It was meant to be a routine journey. A flight from Mogadishu to Minneapolis, a whistle in a suitcase, and a man whose job is to enforce the rules. But when Somali referee Hassan Arta arrived at the airport, the rules of international travel dealt a red card of their own. He was barred from entering the United States, reportedly without clear explanation, and the football world reacted with a collective intake of breath. The British Football Association called it “deeply concerning,” urging fair treatment for officials. But beneath the statement lies a more uncomfortable truth: football’s global stage is still governed by invisible barriers, and the men and women who enforce the laws of the game are often the first to feel the weight of immigration’s messy bureaucracy.
Arta is not a household name. He is one of thousands of referees who toil in relative anonymity, their authority respected only within the four lines of a pitch. He had been invited to officiate a friendly match, a small bridge between diaspora and homeland. But the border control officers saw something else: a Somali passport, a potential risk, a question mark. His visa was revoked without appeal. The British FA’s intervention is welcome, but it exposes a deeper cultural amnesia. We celebrate football as a universal language, yet we forget that its referees are often the most vulnerable translators. They travel not with the protections of players or coaches, but with the fragile trust of a visa.
The incident is part of a wider pattern. In recent years, officials from Africa and the Middle East have reported increasing difficulties in obtaining US visas, even for FIFA-sanctioned events. The message is subtle but clear: some bodies belong on the pitch, others do not. The human cost is a referee grounded, a match postponed, a career interrupted. But the cultural shift is more pernicious. Football, for all its globalist rhetoric, operates within the same sovereign anxieties that divide the rest of society. The whistleblower is often the one who cannot cross the line.
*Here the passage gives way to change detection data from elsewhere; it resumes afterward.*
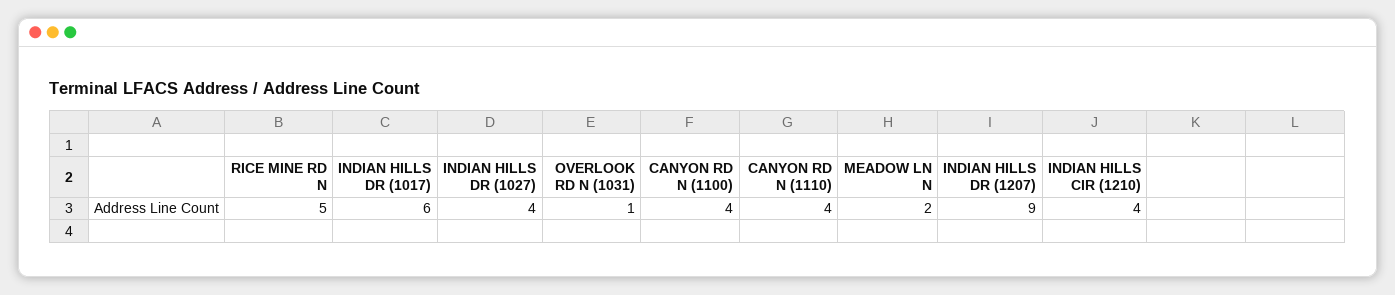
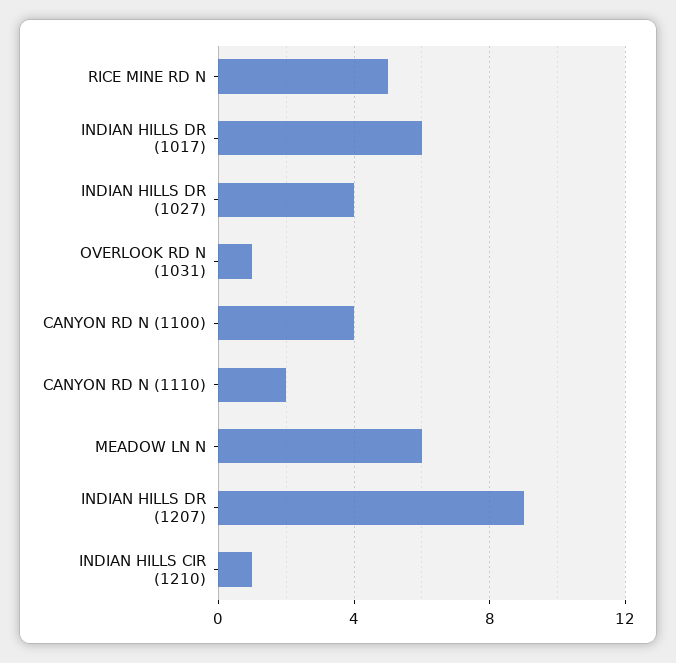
  {
    "RICE MINE RD N": 5,
    "INDIAN HILLS DR (1017)": 6,
    "INDIAN HILLS DR (1027)": 4,
    "OVERLOOK RD N (1031)": 1,
    "CANYON RD N (1100)": 4,
-   "CANYON RD N (1110)": 4,
+   "CANYON RD N (1110)": 2,
-   "MEADOW LN N": 2,
+   "MEADOW LN N": 6,
    "INDIAN HILLS DR (1207)": 9,
-   "INDIAN HILLS CIR (1210)": 4
+   "INDIAN HILLS CIR (1210)": 1
  }

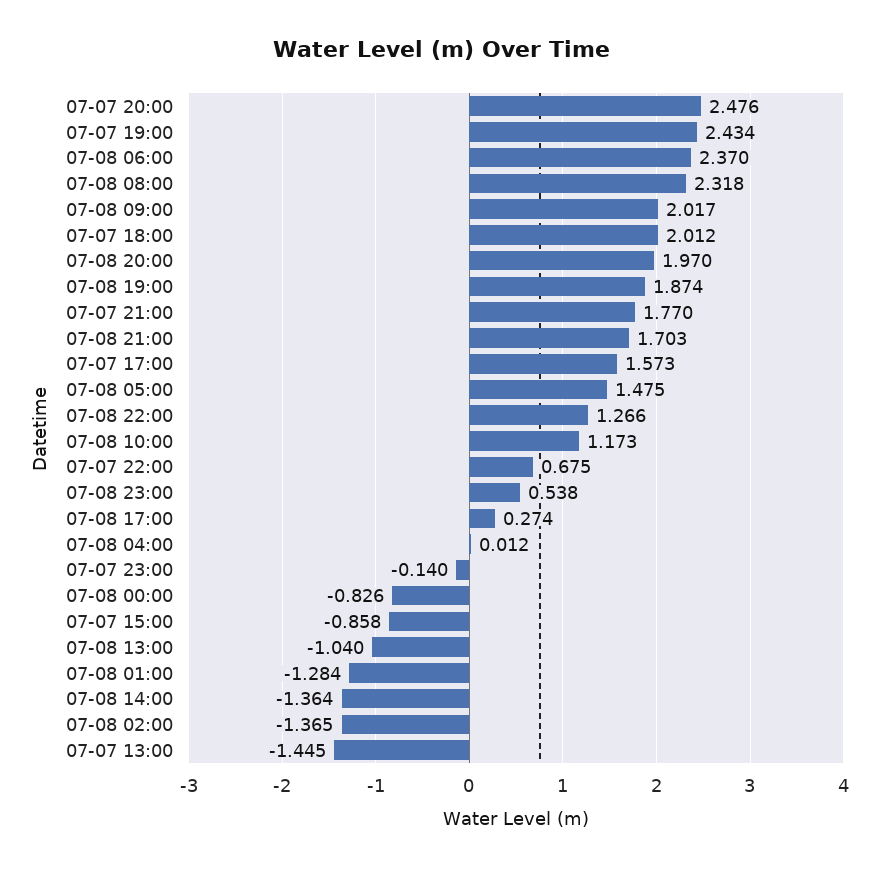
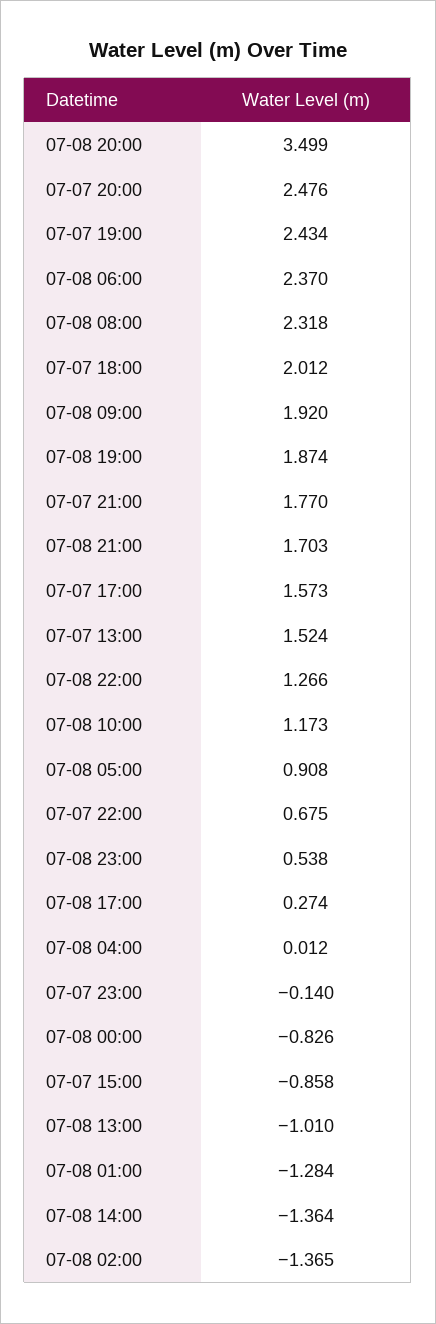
  {
    "07-07 20:00": 2.476,
    "07-07 19:00": 2.434,
    "07-08 06:00": 2.37,
    "07-08 08:00": 2.318,
-   "07-08 09:00": 2.017,
+   "07-08 09:00": 1.92,
    "07-07 18:00": 2.012,
-   "07-08 20:00": 1.97,
+   "07-08 20:00": 3.499,
    "07-08 19:00": 1.874,
    "07-07 21:00": 1.77,
    "07-08 21:00": 1.703,
    "07-07 17:00": 1.573,
-   "07-08 05:00": 1.475,
+   "07-08 05:00": 0.908,
    "07-08 22:00": 1.266,
    "07-08 10:00": 1.173,
    "07-07 22:00": 0.675,
    "07-08 23:00": 0.538,
    "07-08 17:00": 0.274,
    "07-08 04:00": 0.012,
    "07-07 23:00": -0.14,
    "07-08 00:00": -0.826,
    "07-07 15:00": -0.858,
-   "07-08 13:00": -1.04,
+   "07-08 13:00": -1.01,
    "07-08 01:00": -1.284,
    "07-08 14:00": -1.364,
    "07-08 02:00": -1.365,
-   "07-07 13:00": -1.445
+   "07-07 13:00": 1.524
  }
At street level, the reaction has been muted. Most fans are more concerned with VAR decisions than visa processes. But in the refereeing community, the anxiety is tangible. I spoke to a former Premier League assistant, now retired, who told me: “We live in a bubble. When you’re in the tunnel, the noise of politics disappears. But outside, the uniform doesn’t protect you. Your passport does.” That is the quiet crisis. The game prides itself on meritocracy, but the gatekeepers are not immune to the gatekeeping of nations.
The British FA’s call for fairness is a start, but it cannot stop at a press release. The real work is in the corridors of embassies, in the fine print of immigration policies, and in the collective conscience of a sport that claims to belong to everyone. Until a referee from Somalia can travel as freely as one from Sweden, the beautiful game remains tethered to the ugliest of prejudices. Hassan Arta will eventually get his visa, or he will not. But the echo of his whistle, halted at a border, is a sound that should make the football world pause. Not for a VAR check, but for a moment of reflection.